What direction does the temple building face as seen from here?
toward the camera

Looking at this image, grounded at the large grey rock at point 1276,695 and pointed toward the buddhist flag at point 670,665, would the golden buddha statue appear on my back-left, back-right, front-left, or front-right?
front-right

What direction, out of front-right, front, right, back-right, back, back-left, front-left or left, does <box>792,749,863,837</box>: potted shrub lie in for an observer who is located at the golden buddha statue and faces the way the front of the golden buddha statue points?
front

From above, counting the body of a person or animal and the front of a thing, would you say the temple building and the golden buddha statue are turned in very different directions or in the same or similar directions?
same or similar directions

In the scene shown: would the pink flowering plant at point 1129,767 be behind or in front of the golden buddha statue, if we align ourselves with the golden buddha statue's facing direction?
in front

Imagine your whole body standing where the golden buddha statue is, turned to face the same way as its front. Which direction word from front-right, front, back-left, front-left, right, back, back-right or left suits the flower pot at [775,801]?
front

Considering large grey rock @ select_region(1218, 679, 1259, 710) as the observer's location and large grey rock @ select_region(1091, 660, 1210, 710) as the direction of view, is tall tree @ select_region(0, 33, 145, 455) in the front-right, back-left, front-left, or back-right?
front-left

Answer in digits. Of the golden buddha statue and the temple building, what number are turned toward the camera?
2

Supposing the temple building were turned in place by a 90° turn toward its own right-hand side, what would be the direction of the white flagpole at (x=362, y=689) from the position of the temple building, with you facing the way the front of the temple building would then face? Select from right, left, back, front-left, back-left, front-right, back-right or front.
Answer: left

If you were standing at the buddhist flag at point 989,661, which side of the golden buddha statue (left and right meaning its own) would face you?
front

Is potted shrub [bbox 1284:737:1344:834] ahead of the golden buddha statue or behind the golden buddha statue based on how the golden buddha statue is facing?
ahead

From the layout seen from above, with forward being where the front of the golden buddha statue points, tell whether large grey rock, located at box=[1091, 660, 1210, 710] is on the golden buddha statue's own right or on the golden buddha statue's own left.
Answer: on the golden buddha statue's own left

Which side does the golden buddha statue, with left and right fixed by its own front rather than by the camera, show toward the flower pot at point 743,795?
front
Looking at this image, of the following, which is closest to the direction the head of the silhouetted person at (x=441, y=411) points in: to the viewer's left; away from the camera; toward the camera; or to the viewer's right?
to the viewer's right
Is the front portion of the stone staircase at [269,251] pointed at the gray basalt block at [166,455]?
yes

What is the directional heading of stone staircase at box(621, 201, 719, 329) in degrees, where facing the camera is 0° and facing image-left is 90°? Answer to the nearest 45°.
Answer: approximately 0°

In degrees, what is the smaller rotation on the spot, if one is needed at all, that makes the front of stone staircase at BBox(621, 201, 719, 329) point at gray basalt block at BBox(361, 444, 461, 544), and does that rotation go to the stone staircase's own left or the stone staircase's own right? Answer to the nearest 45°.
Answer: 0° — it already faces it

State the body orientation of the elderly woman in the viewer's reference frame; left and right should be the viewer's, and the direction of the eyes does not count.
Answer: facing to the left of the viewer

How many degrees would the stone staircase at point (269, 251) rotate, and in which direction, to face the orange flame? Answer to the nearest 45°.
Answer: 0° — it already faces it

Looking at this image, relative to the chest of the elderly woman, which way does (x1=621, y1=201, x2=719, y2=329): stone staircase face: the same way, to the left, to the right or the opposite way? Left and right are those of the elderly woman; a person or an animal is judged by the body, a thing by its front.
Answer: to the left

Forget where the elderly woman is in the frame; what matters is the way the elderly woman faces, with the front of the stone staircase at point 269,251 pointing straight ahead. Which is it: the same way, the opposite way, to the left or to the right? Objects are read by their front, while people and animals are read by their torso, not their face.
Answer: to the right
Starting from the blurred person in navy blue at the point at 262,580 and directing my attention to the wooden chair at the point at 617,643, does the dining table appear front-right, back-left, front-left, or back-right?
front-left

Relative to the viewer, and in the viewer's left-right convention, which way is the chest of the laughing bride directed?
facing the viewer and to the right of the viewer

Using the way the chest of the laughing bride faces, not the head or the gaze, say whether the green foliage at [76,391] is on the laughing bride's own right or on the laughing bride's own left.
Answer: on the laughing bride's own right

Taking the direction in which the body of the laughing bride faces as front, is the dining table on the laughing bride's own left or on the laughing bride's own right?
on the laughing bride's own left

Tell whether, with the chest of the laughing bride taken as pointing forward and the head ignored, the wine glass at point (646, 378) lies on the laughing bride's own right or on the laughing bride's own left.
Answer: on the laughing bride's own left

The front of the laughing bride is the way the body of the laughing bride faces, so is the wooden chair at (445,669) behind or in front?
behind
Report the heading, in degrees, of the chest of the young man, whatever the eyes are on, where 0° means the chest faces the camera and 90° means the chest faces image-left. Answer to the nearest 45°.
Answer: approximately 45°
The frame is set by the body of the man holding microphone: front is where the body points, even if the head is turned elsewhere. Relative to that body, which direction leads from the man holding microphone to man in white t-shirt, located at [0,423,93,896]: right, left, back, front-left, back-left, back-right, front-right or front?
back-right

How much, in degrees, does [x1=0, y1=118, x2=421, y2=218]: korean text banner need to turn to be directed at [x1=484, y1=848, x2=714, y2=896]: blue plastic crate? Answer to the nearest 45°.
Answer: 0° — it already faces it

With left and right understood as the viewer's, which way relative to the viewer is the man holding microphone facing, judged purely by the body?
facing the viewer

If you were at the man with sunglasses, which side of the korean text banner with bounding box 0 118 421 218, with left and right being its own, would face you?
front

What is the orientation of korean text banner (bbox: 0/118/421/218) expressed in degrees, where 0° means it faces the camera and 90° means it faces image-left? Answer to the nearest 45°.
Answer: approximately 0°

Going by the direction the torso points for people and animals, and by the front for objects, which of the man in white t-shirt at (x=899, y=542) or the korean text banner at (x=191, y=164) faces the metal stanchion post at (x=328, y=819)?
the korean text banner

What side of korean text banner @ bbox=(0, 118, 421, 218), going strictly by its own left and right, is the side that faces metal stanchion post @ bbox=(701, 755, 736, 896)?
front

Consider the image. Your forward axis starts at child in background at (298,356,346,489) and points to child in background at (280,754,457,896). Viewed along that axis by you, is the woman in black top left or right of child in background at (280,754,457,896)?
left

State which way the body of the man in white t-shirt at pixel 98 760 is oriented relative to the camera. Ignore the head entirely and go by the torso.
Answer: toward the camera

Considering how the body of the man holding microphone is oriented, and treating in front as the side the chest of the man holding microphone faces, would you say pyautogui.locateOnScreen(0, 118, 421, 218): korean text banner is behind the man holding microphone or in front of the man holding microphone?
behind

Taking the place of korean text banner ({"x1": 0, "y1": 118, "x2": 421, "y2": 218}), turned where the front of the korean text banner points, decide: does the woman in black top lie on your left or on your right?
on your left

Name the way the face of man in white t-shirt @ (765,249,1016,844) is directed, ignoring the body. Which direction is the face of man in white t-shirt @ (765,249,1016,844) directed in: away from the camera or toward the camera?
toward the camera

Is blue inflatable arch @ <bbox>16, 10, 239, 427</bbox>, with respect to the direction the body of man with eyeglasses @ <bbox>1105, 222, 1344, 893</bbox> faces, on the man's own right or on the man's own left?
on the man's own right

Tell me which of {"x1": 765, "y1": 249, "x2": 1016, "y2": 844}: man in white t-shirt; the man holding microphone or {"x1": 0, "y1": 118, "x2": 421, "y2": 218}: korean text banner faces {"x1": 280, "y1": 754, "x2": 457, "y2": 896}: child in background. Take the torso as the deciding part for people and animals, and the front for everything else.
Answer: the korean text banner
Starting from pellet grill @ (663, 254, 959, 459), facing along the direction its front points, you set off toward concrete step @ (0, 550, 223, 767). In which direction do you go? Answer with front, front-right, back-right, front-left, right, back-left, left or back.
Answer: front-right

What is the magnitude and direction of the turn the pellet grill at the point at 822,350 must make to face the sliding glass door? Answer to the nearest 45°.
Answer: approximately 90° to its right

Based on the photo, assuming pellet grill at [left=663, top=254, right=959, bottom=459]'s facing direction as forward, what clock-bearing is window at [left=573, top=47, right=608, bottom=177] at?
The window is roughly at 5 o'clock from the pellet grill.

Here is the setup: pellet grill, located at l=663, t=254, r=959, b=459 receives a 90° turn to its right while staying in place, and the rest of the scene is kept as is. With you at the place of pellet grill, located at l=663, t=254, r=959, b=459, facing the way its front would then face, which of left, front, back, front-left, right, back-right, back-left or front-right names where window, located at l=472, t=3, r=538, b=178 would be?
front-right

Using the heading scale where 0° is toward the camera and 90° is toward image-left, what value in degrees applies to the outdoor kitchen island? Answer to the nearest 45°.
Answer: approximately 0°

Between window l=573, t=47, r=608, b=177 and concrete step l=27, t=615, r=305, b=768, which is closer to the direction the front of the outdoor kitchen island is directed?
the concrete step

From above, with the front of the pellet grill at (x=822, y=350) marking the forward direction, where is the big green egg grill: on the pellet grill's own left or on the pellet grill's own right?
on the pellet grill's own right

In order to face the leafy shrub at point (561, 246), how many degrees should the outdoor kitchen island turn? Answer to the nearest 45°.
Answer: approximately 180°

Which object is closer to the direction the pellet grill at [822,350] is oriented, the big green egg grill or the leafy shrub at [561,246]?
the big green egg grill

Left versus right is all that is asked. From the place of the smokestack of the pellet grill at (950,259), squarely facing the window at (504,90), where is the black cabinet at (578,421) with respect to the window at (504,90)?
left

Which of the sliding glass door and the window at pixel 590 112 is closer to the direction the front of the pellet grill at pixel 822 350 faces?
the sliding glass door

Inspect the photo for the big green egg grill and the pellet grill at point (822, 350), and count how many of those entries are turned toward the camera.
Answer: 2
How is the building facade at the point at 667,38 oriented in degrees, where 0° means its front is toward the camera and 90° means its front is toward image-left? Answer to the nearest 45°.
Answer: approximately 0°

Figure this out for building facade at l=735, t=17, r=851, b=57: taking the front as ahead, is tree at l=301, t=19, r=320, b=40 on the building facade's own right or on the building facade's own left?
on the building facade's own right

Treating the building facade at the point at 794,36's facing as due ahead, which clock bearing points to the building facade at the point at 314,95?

▶ _Exercise_: Set out as a numbered list the lines from the one containing "In order to" up to and including the one containing "Answer: approximately 180°", leaving out any blank lines.

▶ _Output for this task_:
1. In order to face the leafy shrub at point (561, 246), how many degrees should the outdoor kitchen island turn? Answer to the nearest 45°.
2. Answer: approximately 180°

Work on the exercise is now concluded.